▼
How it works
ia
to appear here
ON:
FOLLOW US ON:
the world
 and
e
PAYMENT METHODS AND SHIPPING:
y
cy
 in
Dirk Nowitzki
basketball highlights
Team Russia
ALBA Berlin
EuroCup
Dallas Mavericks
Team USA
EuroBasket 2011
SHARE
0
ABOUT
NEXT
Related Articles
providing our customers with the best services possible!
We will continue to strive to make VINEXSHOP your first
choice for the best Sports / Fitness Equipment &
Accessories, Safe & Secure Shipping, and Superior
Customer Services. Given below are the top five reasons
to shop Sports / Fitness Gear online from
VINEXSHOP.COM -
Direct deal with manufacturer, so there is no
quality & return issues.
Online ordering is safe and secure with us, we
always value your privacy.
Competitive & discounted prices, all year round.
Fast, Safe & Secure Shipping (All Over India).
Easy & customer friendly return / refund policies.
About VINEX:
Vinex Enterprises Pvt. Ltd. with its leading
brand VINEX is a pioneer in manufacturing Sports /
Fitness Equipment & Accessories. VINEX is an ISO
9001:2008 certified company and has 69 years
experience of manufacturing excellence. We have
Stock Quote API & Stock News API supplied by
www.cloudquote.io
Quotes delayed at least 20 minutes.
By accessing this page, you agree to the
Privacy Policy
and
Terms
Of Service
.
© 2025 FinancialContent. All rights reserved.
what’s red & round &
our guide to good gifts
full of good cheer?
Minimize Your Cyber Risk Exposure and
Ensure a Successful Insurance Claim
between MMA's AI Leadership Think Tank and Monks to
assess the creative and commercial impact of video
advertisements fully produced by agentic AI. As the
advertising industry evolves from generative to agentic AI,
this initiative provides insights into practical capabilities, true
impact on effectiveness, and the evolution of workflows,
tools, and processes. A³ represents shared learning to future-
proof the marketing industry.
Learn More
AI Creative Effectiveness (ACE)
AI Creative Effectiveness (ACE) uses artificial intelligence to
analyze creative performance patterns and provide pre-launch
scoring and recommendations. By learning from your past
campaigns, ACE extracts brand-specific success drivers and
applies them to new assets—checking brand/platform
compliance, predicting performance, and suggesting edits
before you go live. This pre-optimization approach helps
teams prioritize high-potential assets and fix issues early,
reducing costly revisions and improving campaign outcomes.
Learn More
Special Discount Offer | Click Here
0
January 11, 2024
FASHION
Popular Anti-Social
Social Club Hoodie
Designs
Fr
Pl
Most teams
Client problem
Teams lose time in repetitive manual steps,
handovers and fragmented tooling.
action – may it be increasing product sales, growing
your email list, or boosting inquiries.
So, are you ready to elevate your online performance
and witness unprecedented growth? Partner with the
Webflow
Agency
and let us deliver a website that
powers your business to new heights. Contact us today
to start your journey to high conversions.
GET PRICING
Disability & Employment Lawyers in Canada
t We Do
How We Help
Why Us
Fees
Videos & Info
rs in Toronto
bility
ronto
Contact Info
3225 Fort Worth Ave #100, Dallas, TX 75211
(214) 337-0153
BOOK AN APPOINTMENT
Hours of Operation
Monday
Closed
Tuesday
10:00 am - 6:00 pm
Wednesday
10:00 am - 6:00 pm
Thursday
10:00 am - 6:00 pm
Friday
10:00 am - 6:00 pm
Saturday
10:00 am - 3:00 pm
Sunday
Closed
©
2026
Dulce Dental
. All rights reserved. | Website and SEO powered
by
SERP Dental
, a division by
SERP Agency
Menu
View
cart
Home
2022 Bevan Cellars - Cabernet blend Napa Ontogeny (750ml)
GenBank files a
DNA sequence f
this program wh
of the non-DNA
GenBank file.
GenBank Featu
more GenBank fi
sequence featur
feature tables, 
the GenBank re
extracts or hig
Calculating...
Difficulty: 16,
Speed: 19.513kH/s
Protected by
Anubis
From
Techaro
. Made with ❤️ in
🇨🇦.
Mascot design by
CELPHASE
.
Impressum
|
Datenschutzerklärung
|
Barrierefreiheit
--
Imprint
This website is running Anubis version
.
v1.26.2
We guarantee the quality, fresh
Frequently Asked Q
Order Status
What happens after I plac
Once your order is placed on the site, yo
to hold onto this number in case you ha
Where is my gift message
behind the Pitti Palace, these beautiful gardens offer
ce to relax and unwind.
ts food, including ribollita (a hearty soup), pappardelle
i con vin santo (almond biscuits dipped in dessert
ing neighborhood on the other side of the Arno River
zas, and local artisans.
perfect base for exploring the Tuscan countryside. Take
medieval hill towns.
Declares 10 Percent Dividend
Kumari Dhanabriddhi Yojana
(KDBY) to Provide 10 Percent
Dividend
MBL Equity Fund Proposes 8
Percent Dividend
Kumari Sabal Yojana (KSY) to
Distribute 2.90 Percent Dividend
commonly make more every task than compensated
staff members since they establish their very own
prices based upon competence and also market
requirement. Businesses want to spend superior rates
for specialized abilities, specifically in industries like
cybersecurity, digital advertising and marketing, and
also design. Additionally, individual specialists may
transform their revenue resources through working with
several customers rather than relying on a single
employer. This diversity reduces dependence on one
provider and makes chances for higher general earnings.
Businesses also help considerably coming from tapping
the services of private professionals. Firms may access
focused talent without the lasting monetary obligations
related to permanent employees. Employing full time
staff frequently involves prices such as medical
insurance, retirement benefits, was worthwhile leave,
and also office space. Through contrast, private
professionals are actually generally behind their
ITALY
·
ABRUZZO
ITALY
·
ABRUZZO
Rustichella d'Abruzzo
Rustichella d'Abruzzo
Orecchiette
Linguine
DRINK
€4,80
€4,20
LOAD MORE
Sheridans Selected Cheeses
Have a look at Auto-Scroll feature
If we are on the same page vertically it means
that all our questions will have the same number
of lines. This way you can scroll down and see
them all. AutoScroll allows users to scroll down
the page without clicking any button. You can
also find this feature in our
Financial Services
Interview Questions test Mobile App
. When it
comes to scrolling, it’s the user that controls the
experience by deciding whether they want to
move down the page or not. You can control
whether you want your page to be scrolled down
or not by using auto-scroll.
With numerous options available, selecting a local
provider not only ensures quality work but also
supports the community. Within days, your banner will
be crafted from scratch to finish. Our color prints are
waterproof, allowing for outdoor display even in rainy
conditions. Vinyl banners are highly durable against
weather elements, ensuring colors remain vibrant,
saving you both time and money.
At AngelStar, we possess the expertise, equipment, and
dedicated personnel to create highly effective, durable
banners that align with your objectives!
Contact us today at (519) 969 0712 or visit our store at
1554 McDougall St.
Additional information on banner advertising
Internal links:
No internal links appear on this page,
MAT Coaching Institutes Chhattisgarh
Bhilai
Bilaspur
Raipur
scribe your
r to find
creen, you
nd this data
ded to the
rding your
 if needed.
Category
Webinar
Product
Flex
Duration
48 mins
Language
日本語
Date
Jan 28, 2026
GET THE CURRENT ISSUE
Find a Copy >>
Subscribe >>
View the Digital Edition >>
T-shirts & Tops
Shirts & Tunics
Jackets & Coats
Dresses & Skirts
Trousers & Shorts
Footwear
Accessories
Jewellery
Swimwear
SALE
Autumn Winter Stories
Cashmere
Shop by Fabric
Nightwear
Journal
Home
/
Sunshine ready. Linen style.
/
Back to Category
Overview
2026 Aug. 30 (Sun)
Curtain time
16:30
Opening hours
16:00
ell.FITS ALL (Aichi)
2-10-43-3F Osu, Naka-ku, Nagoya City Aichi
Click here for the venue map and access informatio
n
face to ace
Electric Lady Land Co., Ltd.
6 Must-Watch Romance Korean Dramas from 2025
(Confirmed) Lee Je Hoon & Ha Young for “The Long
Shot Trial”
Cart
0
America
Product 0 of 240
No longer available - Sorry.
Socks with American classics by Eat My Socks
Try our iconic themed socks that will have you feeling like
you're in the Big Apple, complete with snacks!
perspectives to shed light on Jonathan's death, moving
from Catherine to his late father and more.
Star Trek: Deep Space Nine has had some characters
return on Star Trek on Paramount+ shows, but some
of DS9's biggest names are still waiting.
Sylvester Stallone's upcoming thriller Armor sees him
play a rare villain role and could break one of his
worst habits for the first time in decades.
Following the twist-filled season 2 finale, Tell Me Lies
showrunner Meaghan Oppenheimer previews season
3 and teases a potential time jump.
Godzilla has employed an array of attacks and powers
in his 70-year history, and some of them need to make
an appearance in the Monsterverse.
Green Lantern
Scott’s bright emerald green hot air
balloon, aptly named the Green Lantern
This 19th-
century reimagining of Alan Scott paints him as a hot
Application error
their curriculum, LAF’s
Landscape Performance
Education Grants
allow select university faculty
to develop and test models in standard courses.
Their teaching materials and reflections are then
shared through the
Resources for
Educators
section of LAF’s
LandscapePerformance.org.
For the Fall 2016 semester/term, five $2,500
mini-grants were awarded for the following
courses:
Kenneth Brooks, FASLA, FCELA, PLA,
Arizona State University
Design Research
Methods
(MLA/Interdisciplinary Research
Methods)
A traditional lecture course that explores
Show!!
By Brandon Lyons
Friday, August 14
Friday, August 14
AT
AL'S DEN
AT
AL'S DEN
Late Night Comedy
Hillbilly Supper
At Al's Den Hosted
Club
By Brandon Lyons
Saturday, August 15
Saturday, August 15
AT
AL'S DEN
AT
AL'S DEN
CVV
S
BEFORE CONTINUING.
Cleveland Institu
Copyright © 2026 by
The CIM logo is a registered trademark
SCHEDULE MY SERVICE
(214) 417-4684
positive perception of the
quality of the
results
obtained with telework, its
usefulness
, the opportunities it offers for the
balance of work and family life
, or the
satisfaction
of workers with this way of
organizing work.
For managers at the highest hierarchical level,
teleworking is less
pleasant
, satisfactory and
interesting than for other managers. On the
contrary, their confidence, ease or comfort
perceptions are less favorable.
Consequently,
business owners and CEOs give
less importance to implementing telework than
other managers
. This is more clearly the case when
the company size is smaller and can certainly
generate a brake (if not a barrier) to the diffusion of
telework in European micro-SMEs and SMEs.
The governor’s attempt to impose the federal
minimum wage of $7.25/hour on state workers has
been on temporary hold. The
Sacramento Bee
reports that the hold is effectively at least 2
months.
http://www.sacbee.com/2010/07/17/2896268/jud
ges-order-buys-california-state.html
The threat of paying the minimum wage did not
▲
▸ How to complete this task
From the start of the data to the line that holds "tools, and processes.", retype each line exactly, with both ends included.

▸ Solution to the problem
How it works
ia
to appear here
ON:
FOLLOW US ON:
the world
 and
e
PAYMENT METHODS AND SHIPPING:
y
cy
 in
Dirk Nowitzki
basketball highlights
Team Russia
ALBA Berlin
EuroCup
Dallas Mavericks
Team USA
EuroBasket 2011
SHARE
0
ABOUT
NEXT
Related Articles
providing our customers with the best services possible!
We will continue to strive to make VINEXSHOP your first
choice for the best Sports / Fitness Equipment &
Accessories, Safe & Secure Shipping, and Superior
Customer Services. Given below are the top five reasons
to shop Sports / Fitness Gear online from
VINEXSHOP.COM -
Direct deal with manufacturer, so there is no
quality & return issues.
Online ordering is safe and secure with us, we
always value your privacy.
Competitive & discounted prices, all year round.
Fast, Safe & Secure Shipping (All Over India).
Easy & customer friendly return / refund policies.
About VINEX:
Vinex Enterprises Pvt. Ltd. with its leading
brand VINEX is a pioneer in manufacturing Sports /
Fitness Equipment & Accessories. VINEX is an ISO
9001:2008 certified company and has 69 years
experience of manufacturing excellence. We have
Stock Quote API & Stock News API supplied by
www.cloudquote.io
Quotes delayed at least 20 minutes.
By accessing this page, you agree to the
Privacy Policy
and
Terms
Of Service
.
© 2025 FinancialContent. All rights reserved.
what’s red & round &
our guide to good gifts
full of good cheer?
Minimize Your Cyber Risk Exposure and
Ensure a Successful Insurance Claim
between MMA's AI Leadership Think Tank and Monks to
assess the creative and commercial impact of video
advertisements fully produced by agentic AI. As the
advertising industry evolves from generative to agentic AI,
this initiative provides insights into practical capabilities, true
impact on effectiveness, and the evolution of workflows,
tools, and processes. A³ represents shared learning to future-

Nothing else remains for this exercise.